Yujin Kim, PhD
Image Classification with the Google Earth Engine
Unsupervised Image Classification, Using JavaScript
Aim
– K-Means Clustering
The aim of this task is to classify London’s Sentinel image into clusters of pixels with similar characteristics. Google Earth Engine [1] – an online geospatial analysis platform – was used as it runs relatively fast, is based on Google Cloud processing and provides numerous historical imageries and datasets [2]. This section shows K-means clustering for image classification, using JavaScript.
K-Means Clustering Using JavaScript
Fig. 2.1 is JavaScript that I wrote to run K-means clustering by referencing Google Earth Engine guides [3].
Fig. 2.1. JavaScript programming code
Results from the Image Classification
A Sentinel image of London [4] (Fig. 2.2) was clustered into 10, 50 and 200 categories by K-means image classification (Fig. 2.3, 2.4 and 2.5). For processing, the number of clusters was indicated as 10, 50 and 200 clusters (var nClusters = x in row 21 of the JavaScript code in Fig. 2.1), and other variables remained the same (in rows 22–33 of the JavaScript) for the three implementations to compare their results.
Fig. 2.2. London’s Sentinel image during the period of 1–31 July 2019 [4] in true colour expression (Bands [B4, B3, B2])

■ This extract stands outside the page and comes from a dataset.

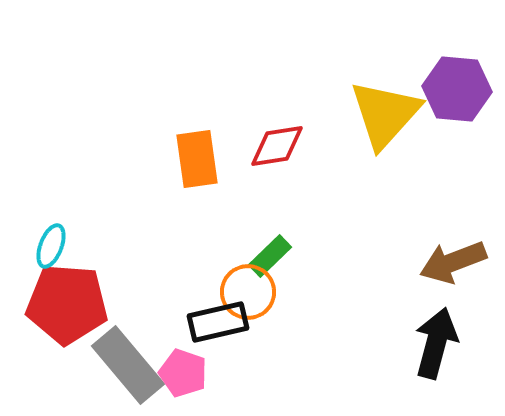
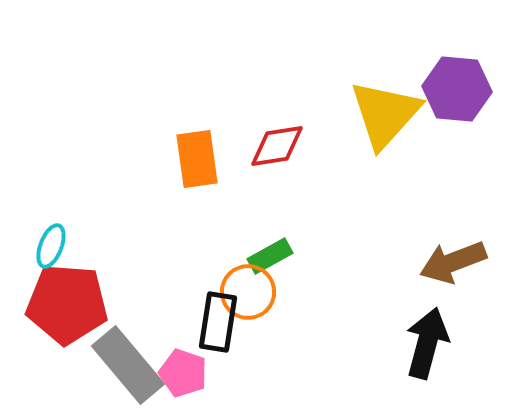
green rectangle: rotated 15 degrees clockwise
black rectangle: rotated 68 degrees counterclockwise
black arrow: moved 9 px left
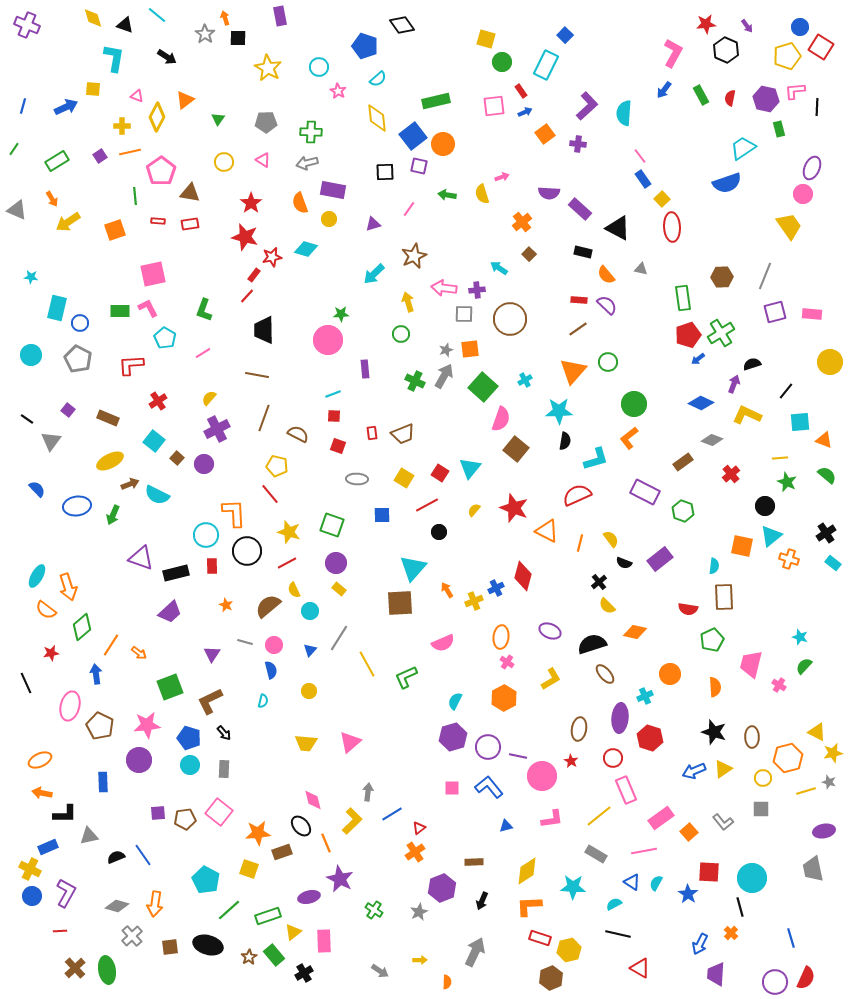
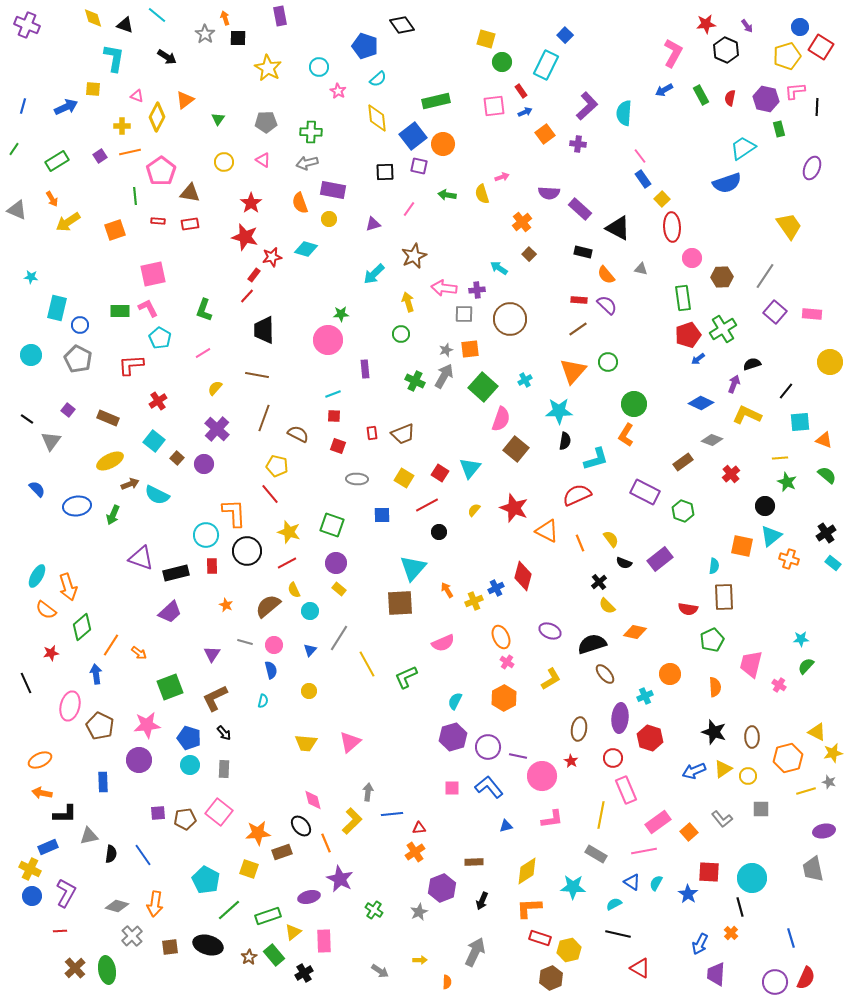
blue arrow at (664, 90): rotated 24 degrees clockwise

Fig. 2.3. Classified image: number of clusters 10 using Google Earth Engine
Fig. 2.4. Classified image: number of clusters 50 using Google Earth Engine
Fig. 2.5. Classified image: number of clusters 200 using Google Earth Engine
When the three results were compared, the River Thames became distinguishable when the number of clusters increased from 10 to 200. This indicates that the pixels composed of the River Thames had more common features with each other in the River Thames’ classification (compared to those of buildings, roads, etc.); thus, the River Thames was represented conspicuously. Parks and clouds were also detectable when the number of clusters increased, although they were less visible with cluster number 200. However, the built environments, including buildings, roads and railways, became invisible when the number of clusters was 200, as their image pixels had various features.
For future studies, this K-means clustering can be used to detect the perimeter changes of the River Thames. When a number of historical Sentinel imageries are collected (e.g. from 1990 to 2023) and classified using this machine learning, how much the River Thames area has changed during a specific period can be quantified. When the image clustering is processed, the increase in clustering number may help because the River Thames becomes more distinguishable.
Another approach is supervised machine learning, which processes based on a labelled training dataset – the user defines the labels – while unsupervised machine learning relies on unlabelled data [5]. The next section introduces a supervised machine learning task.
References
[1] Google Earth Engine, https://earthengine.google.com/.
[2] Advantages and disadvantages of Google Earth Engine,
https://www.earthblox.io/blog/advantages-and-disadvantages-of-google-earth-engine.
[3] JavaScript and Python Guides, https://developers.google.com/earth-engine/guides
[4] Sentinel-2 MSI: MultiSpectral Instrument, Level-2A. Dataset provider: European Union/ESA/Copernicus.
https://developers.google.com/earth-engine/datasets/catalog/COPERNICUS_S2_SR.
[5] Supervised vs. unsupervised learning: what’s the difference?,
https://cloud.google.com/discover/supervised-vs-unsupervised-learning#:~:text=The%20biggest%20difference%20between%20supervised,correct%20output%20values%20should%20be.